Medical drills put troops to test


By Mike Gordon
Advertiser Staff Writer

SCHOFIELD BARRACKS — The North Korean Army was advancing, and Navy Capt. Daniel Snyder felt the worry down to his boots.

The people in his battlefield hospital had to leave. Now.

Near Snyder’s briefing tent, Army ambulances rolled in with more wounded. Doctors and nurses scurried about. A Blackhawk medevac helicopter rumbled to life in a pouring rain, drowning out the gunfire in the background.

The bags under Snyder’s eyes were real, but everything else was a drill. It was all part of Pacific Warrior 2001, a two-week medical exercise involving 18 military units and 1,500 active-duty and reserve personnel.

Snyder, commander of the deployable, 84-bed hospital built on Schofield Barracks, called it "the experience of a lifetime."

The goal was to give troops confidence through realism. Part of the training included field surgeries.

"People have received training here that they rarely receive anywhere," Snyder said, shouting over another helicopter. "It reduces the fear of those who have to go to war and provide surgery when we really have to do it."

Medical personnel used to comfortable hospital settings worked in sealed, air-conditioned tents where the floor was only as level as the ground underneath.

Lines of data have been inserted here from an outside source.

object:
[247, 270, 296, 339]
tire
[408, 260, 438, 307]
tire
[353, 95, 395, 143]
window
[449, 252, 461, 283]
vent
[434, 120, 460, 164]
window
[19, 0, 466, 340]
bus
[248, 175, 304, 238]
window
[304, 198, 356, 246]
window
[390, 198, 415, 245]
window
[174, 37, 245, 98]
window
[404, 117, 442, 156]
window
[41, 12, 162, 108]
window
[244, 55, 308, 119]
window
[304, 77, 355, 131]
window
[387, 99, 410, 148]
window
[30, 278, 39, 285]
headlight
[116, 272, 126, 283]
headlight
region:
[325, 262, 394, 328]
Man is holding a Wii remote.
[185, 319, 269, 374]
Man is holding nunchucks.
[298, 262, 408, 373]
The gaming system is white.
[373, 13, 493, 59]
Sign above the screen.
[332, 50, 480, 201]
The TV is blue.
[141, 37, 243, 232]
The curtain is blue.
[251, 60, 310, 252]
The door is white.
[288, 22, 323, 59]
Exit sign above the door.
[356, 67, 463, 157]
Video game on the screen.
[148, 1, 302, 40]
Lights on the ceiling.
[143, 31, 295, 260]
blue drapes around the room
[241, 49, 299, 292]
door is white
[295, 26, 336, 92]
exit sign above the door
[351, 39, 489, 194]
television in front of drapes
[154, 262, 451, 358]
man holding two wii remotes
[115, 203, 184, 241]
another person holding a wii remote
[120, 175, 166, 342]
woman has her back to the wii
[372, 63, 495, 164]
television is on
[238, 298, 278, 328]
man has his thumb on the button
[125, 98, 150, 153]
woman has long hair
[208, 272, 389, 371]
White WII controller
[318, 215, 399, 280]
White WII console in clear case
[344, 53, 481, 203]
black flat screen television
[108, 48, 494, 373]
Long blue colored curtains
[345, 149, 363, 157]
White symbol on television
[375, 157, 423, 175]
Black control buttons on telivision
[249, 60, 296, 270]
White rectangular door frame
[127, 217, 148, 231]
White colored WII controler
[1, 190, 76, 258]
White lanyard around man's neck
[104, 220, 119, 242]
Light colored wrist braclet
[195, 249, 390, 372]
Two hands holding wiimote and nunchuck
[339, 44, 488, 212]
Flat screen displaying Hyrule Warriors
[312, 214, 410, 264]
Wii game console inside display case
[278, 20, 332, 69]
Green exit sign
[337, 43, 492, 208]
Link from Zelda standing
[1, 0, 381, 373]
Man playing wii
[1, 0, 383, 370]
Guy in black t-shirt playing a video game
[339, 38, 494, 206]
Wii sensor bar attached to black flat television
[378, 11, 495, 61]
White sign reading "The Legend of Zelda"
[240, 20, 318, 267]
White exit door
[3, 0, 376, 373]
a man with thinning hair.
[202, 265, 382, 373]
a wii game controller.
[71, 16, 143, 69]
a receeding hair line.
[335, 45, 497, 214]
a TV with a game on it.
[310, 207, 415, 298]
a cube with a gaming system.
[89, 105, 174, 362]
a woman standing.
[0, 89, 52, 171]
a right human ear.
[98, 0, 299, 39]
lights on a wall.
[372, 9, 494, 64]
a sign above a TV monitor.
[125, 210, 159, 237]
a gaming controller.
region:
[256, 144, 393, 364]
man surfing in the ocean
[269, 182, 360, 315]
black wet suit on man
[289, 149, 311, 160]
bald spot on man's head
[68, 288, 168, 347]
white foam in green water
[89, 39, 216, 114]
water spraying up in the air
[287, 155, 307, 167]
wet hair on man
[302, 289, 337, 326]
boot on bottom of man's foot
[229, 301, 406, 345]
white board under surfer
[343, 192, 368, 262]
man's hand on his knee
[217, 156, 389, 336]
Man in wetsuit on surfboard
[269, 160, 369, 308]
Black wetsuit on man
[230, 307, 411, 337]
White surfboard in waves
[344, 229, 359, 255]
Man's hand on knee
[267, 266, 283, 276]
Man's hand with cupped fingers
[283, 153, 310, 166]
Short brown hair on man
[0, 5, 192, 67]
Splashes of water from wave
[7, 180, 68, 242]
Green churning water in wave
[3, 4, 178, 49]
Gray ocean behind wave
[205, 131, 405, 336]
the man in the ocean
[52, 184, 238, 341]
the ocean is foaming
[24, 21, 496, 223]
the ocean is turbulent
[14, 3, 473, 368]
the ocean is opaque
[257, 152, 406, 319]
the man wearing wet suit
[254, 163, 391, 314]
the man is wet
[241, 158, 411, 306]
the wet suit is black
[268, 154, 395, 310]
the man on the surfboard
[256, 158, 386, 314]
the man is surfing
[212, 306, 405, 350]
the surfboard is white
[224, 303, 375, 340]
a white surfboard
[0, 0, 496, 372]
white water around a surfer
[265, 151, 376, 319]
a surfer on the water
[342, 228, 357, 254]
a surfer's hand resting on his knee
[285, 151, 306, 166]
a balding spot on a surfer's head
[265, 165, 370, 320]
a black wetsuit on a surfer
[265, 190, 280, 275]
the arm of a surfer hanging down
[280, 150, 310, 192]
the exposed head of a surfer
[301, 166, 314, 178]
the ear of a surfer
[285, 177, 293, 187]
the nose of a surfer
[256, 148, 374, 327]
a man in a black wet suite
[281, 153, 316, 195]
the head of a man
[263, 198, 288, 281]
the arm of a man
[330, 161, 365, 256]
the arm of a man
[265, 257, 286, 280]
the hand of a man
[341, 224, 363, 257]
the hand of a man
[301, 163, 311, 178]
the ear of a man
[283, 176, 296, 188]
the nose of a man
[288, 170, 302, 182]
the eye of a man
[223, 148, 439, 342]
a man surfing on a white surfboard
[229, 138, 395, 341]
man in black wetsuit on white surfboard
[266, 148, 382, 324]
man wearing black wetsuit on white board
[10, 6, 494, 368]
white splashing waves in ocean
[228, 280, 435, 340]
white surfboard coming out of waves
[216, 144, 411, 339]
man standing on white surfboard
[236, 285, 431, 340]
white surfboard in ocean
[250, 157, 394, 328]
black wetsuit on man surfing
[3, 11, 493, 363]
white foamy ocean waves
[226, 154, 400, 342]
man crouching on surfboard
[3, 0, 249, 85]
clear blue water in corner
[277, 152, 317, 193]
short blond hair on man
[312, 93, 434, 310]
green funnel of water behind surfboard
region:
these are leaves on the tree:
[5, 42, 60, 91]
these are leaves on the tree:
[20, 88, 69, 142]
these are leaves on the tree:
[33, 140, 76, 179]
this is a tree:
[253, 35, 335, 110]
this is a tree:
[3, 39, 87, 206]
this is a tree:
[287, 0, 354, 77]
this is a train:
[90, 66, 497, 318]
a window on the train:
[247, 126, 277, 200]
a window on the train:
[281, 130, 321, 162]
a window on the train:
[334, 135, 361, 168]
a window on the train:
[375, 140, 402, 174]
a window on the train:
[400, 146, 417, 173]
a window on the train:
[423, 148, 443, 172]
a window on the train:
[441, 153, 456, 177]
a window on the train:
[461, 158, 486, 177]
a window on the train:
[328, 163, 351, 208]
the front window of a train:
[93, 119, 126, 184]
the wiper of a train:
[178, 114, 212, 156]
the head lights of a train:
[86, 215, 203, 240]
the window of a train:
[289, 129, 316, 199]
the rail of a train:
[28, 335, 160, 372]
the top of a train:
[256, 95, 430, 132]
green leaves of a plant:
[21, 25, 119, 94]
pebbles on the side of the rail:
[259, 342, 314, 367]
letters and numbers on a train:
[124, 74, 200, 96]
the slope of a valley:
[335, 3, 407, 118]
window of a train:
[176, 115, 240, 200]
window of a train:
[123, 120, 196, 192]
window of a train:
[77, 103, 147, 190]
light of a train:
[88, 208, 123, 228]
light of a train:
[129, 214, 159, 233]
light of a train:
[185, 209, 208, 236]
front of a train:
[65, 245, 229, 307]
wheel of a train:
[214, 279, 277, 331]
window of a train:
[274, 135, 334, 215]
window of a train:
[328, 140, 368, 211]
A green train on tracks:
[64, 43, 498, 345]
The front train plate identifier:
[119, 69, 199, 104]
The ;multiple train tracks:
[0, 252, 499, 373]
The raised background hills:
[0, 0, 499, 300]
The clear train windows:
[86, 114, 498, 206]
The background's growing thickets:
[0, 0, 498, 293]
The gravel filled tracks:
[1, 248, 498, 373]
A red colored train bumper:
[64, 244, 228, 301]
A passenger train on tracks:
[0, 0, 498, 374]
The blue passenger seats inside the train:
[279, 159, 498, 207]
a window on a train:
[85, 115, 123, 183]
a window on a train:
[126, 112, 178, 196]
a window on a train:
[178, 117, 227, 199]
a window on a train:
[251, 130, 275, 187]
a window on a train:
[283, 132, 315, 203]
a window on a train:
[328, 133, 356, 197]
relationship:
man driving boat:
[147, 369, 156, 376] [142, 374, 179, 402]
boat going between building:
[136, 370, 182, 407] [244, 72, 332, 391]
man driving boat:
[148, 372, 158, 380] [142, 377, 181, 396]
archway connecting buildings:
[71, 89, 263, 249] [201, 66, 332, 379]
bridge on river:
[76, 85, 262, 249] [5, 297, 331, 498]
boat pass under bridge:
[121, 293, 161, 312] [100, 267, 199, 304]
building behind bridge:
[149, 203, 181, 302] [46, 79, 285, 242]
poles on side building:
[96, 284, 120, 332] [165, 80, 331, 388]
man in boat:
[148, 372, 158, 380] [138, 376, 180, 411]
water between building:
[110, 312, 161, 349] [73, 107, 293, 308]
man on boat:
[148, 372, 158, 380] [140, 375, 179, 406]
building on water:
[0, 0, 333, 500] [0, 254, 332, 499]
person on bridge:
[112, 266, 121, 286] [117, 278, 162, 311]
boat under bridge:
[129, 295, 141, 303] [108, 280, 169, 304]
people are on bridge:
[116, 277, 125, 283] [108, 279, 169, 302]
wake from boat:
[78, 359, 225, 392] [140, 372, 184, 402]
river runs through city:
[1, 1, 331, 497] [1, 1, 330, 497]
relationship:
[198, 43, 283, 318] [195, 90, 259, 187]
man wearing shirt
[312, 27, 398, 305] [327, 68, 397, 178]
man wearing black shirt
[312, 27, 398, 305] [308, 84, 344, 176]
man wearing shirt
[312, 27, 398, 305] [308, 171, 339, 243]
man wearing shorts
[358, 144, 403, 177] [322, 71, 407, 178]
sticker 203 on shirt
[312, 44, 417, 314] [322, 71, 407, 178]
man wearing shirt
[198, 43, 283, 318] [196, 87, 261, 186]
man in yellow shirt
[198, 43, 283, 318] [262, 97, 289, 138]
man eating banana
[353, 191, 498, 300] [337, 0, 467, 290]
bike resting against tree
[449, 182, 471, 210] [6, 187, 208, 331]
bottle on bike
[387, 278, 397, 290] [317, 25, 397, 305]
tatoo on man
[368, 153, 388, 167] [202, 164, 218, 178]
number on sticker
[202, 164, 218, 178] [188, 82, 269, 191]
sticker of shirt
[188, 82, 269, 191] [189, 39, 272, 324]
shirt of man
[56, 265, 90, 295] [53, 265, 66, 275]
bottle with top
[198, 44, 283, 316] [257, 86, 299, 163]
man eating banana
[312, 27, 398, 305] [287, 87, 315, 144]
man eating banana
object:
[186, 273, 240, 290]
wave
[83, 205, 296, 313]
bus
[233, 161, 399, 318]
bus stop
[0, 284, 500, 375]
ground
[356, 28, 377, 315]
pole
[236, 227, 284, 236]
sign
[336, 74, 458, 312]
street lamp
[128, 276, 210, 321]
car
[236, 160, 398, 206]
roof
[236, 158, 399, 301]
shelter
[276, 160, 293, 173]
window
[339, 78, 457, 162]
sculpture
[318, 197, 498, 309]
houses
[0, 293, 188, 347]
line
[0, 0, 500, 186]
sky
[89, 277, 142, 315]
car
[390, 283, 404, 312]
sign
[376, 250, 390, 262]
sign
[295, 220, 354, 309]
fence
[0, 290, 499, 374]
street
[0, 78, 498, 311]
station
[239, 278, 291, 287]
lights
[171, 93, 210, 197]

Soldiers with the 25th Infantry Division (Light) added realism with day- and night-time battle sounds: machine guns, artillery, tracers in the sky.

The exercise involved all branches of the service and personnel from Hawaii and the Mainland. Snyder is executive officer of Naval Hospital Bremerton, in Washington.

Mass casualties were simulated with mannequins, complete with severed limbs. Battlefield nurses used pig body parts to create the feel of putting needles and tubes through skin.

The surgeries put this exercise in a special category.

Inside the 234-foot-long hospital tent, with its collection of windowless rooms and hallways, Army Maj. Fred Rice said he could easily imagine the tent where he worked for nine months during the Persian Gulf War.

"This is what it was like for me every day there," said Rice, a nurse anesthetist from Tripler Army Medical Center. He was dressed in blue hospital garb, from cap to booties. "I wouldn’t know I wasn’t in Saudi Arabia. Sitting right here I can’t tell, unless I look outside."

The setting teaches doctors to be innovative and do more with less, said Army Lt. Col. Tom Crabtree, a Tripler physician who also worked in a field hospital in the Balkans.

"If you’ve never been in a field environment, you say, I can’t do that,’" Crabtree said. "But you learn."

No one improvised on Senior Chief Petty Officer Joe Carder, recovering from hernia surgery on a cot.

"I’m not a big fan of hospitals," he said, smiling through gritted teeth. "It sounded interesting and they said I would be well taken care of."

It was true. Four nurses took care of his every need.

Realism was redefined, however, just outside the hospital tent. The guard wore camouflage and a helmet and demanded an entry password.

Her weapon? A wooden stake with the words "machine gun" written on the side.